[What the exercise asks] Begin at the line containing "Проте, під час" in the data below and go on through the line containing "президента. Це їхнє", repeating each line exactly; include both ends and no other line.

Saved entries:
———
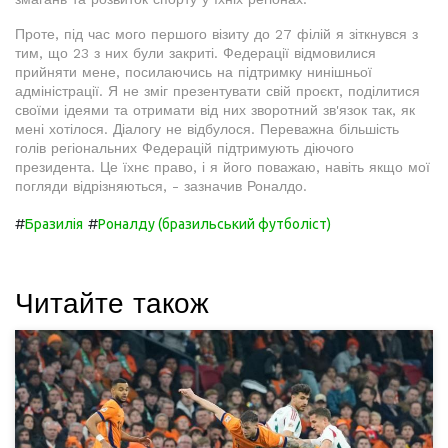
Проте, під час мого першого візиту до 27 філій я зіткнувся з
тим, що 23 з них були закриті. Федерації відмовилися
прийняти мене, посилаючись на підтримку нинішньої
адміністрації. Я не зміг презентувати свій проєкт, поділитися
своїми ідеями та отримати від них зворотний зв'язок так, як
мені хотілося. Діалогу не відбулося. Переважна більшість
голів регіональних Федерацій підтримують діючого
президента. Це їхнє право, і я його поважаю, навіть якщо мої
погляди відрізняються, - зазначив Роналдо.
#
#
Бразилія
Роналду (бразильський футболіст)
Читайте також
———
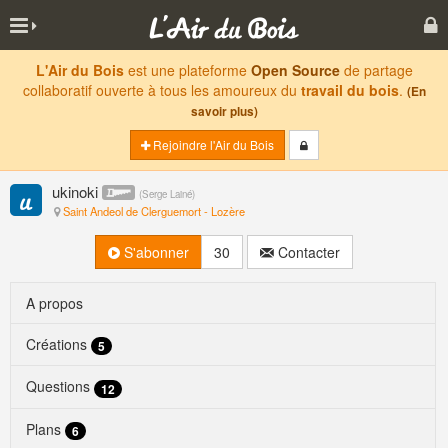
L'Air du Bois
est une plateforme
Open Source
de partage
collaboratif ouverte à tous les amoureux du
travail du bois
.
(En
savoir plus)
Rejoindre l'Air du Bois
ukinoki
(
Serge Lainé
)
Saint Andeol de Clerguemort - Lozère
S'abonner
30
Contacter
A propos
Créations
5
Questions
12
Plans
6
———
[Solution]
Проте, під час мого першого візиту до 27 філій я зіткнувся з
тим, що 23 з них були закриті. Федерації відмовилися
прийняти мене, посилаючись на підтримку нинішньої
адміністрації. Я не зміг презентувати свій проєкт, поділитися
своїми ідеями та отримати від них зворотний зв'язок так, як
мені хотілося. Діалогу не відбулося. Переважна більшість
голів регіональних Федерацій підтримують діючого
президента. Це їхнє право, і я його поважаю, навіть якщо мої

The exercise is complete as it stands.